## EXCERPT TO READ

+ + + + + + +

The roller support member 112 is attached to the stationary support
base 106 by tension spring 140. The roller support member 112 is
also slidably attached to the stationary support base 106 via
pivotal member 110. The roller support member 111 is pivotally
attached to the pivotal member 110 at pivot joint 142. As mentioned
above the pivotal member 110 is pivotally attached to the
stationary support base 106 at pivot joint 134. The roller support
member 110 is allowed to pivot about pivot joint 142 in direction
as shown by arrow F in FIG. 12D.
[0081] The steps for aligning a microscope slide 32 within the
alignment mechanism 100 are automated by activating the actuator
118. The movement of the actuator 118 may controlled by a computer.
It is preferable to use a single actuator for performing the
alignment operations. A single actuator avoids having to precisely
choreograph multiple actuators. The alignment of a microscope slide
32 is explained with reference to FIGS. 13 and 14A-14D.
[0082] FIGS. 13 and 14A illustrate a microscope slide 32 that has
been presented to the alignment mechanism 100 within its working
envelope. For purposes of describing the alignment operations,
references to the long edges 34 and short edges 36 of the
microscope slide 32 will be made. Before alignment, the actuator
118 is placed in a position such that the registration arm 120 is
in the farthest location from the microscope slide 32. At this
initial point, as shown in FIG. 13, the roller contact surface 130
of the actuator 118 is also pressing against roller 132 and
pivoting joints 134 and 142 such that the roller support member 112
is also located in the farthest location from the microscope slide
32. This is illustrated in FIGS. 13 and 14A.
[0083] After the microscope slide 32 is within its working
envelope, the actuator 118 is activated to translate or slide the
registration arm 120 toward the microscope slide 32 in direction D.
Activating the actuator 118 will also release pressure of the
roller contact surface 130 against roller 132 of the pivotal member
110. This causes the pivotal member 110 to pivot about pivot joint
134 in a clockwise direction (if viewing the pivot joint 134 from
the bottom view in FIG. 13). This in turn causes the tension spring
140 to pivot the roller support member 112 toward the microscope
slide 32. As shown in FIG. 14B, the U-shape design of the roller
support member 112 enables the first roller 136 to make contact
with one of the long edges 34 of the microscope slide 32. The first
roller 136 presses the other long edge 34 of the microscope slide 3
against the first registration surface 122 of the registration arm
120. This secures the long edge 34 of the microscope slide 32. The
roller support member 112 continues to pivot toward the microscope
slide 32. As illustrated in FIG. 14C, the second roller 138 then
presses one of the short edges 36 of the microscope slide 32
against the second registration surface 124 of the registration arm
120. This secures the short edges 36 of the microscope slide 32. By
pressing the long edge 34 of the microscope slide 32 before the
short edge 36, the risk of skewing the microscope slide 32 during
alignment is reduced. As the roller support member 112 pivots
harder toward the microscope slide 32, the springs 128 press
against the top surface of the microscope slide 32 as shown in FIG.

+ + + + + + +

Layout records
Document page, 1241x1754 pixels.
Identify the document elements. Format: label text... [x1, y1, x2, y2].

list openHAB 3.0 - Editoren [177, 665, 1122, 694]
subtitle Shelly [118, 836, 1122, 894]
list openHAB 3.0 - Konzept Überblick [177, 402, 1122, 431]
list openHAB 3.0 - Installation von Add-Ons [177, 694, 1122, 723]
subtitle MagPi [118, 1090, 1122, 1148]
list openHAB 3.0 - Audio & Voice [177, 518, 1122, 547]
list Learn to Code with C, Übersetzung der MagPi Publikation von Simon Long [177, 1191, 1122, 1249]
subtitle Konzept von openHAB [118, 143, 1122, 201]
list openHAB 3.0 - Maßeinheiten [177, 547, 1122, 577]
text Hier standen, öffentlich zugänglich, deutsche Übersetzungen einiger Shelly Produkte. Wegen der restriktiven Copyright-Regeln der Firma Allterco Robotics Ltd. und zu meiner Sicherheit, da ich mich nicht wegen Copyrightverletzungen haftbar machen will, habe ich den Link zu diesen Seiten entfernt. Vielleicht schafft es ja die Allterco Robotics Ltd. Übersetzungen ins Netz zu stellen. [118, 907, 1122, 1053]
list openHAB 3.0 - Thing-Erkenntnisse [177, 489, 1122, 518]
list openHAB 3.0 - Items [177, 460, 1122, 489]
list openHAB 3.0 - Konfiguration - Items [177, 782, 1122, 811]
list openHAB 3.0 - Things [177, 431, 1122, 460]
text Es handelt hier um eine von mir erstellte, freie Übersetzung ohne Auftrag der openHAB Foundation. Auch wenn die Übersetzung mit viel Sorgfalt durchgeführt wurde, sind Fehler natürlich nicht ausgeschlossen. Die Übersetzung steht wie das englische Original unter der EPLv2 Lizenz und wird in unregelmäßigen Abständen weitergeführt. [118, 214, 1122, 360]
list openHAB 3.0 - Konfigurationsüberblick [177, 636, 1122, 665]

+ + + + + + +

## SHORT TASK
Continue the passage on the microscope slide alignment mechanism from the point where it stops. The records come from a different source than the passage on the slide alignment mechanism.

## SOLVED EXERCISE
14D. The springs 128 force the bottom surface of the microscope
slide 32 to press against the third registration surface 126 of the
registration arm 120. The springs 128 are preferably in the shape
of angled discs so that the microscope slide 32 becomes wedged
between the springs 128 and the third registration surface 126. The
alignment of the microscope slide 32 is now complete.
[0084] It is noted that the use of the tension spring 140 provides
the added benefit of protecting the microscope slide 32 when
fluctuations of air pressure exist in the pneumatic air supply to
the actuator 118 if the actuator 118 is a pneumatic actuator.
Excessive air pressure may translate to excessive pressure by the
registration arm 120 when grabbing the microscope slide 32. The
tension spring 140 enables a more constant pressure on the edges of
the microscope slide 32 despite fluctuations in air pressure.
[0085] After aligning the microscope slide 32, it may be necessary
to release the microscope slide 32 so that the slide 32 may be
moved to another workstation. To release the microscope slide 32,
the actuator 118 is activated to translate or slide the
registration arm 120 away from the microscope slide 32 in direction
D. Activating the actuator 118 will also push the roller contact
surface 130 against the roller 132 of the pivotal member 110. This
causes the pivotal member 110 to pivot about pivot joint 134 in the
counter-clockwise direction (if viewing the pivot joint 134 from
the bottom view in FIG. 13). Moving the pivotal member 110 in the
counter-clockwise direction will cause the first roller 136 and the
second roller 138 of the roller support member 112 to move away
from the microscope slide 32.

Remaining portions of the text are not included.